AUD: Government budget boost - AmpGFX
Greg Gibbs, Director at Amplifying Global FX Capital, notes that the Australian business journalist Peter Martin made a number of interesting observations as he noted that the Australian government is likely to receive some positive news for a change on the nation’s budget position.
Key Quotes
“Based on Access Economics analysis, Martin estimates that the budget boost from the recent rise in coking coal prices is $7bn per year (assuming the price remains around the recent high). He wrote, “And that’s just for coking coal. The iron ore price is up 40 percent this year. The price of thermal coal (the stuff that makes electricity) is up 55 percent. It’s not bad for an industry that had been shutting mines and laying off workers.”
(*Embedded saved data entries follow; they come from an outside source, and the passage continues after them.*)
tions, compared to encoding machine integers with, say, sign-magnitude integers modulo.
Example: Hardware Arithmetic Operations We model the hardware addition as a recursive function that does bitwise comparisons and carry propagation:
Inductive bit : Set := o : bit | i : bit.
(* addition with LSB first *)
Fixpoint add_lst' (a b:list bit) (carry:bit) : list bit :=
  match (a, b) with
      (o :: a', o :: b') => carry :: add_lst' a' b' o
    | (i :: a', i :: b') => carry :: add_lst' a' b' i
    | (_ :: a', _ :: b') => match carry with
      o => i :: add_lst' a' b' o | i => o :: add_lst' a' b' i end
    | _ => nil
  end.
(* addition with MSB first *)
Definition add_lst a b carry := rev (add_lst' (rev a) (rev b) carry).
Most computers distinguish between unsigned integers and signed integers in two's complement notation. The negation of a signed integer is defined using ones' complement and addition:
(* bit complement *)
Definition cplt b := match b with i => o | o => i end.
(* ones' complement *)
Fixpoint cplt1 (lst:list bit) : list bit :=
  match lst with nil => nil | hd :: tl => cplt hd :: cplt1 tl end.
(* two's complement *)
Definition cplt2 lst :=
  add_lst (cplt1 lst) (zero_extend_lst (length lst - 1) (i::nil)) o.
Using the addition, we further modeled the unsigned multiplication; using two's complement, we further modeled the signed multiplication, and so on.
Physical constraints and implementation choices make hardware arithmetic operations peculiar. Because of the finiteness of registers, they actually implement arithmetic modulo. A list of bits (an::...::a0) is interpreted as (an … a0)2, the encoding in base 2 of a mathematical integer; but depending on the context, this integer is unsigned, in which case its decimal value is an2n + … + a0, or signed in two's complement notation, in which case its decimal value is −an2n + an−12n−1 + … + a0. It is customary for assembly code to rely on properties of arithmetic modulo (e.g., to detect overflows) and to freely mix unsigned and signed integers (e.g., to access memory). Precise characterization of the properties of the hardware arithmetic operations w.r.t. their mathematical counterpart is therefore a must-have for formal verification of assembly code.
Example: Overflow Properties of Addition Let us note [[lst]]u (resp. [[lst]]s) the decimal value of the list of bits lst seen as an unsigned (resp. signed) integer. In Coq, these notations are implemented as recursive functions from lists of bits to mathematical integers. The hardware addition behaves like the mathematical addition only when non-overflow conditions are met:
In May, the Budget deficit for the current fiscal year ended Jun-2016 was forecast by the government at around $A40bn, around 2.2% of GDP. Not disastrous by global standards. Budget repair remains a fairly high priority in Australia, although plans to return to balance are not particularly well-formed.
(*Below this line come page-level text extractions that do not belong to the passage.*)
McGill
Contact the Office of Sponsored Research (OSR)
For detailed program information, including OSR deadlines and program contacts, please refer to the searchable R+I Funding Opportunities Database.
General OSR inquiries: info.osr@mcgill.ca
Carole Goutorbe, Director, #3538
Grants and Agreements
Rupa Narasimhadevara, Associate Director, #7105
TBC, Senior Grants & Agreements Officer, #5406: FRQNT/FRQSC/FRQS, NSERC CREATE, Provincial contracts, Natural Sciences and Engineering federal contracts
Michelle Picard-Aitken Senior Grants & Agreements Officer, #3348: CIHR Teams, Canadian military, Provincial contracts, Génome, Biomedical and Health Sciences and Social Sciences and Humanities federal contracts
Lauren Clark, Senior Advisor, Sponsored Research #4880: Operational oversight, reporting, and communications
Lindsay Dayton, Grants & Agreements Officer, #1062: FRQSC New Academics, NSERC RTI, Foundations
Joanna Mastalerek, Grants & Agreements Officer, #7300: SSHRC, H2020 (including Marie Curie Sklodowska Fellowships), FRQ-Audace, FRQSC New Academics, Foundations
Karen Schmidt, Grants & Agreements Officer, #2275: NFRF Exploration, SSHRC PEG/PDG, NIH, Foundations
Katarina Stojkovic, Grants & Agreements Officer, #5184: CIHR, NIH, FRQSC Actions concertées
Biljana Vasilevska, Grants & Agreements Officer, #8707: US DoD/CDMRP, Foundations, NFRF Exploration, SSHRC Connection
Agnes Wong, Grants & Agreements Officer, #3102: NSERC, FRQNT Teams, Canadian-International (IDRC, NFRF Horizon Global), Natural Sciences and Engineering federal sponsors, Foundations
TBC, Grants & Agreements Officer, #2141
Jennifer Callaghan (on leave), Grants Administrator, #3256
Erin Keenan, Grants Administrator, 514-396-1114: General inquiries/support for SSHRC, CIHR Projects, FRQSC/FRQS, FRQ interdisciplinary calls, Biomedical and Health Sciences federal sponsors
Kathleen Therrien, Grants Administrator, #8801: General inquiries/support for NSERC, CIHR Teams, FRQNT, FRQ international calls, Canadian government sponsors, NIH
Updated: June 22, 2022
Martin also noted that, “Moody’s reported on Wednesday that it expects Australia to become the world’s fastest growing AAA-rated commodity exporter, beating Canada, Norway, and New Zealand. It’s not likely to take away the AAA rating any time soon.”
The rebound in commodity prices this year is likely to be treated with some skepticism by the resources industry in Australia as it observes the Chinese and global economy. The sustainable pace of demand growth is likely to remain at its down-shifted levels of recent years, preventing a significant bounce back in investment in the sector. Nevertheless, the income generated from the resurgence in commodity prices is likely to provide some broader support for the economy and help sustain economic confidence. A boost to the budget and external accounts should provide some support for the AUD.”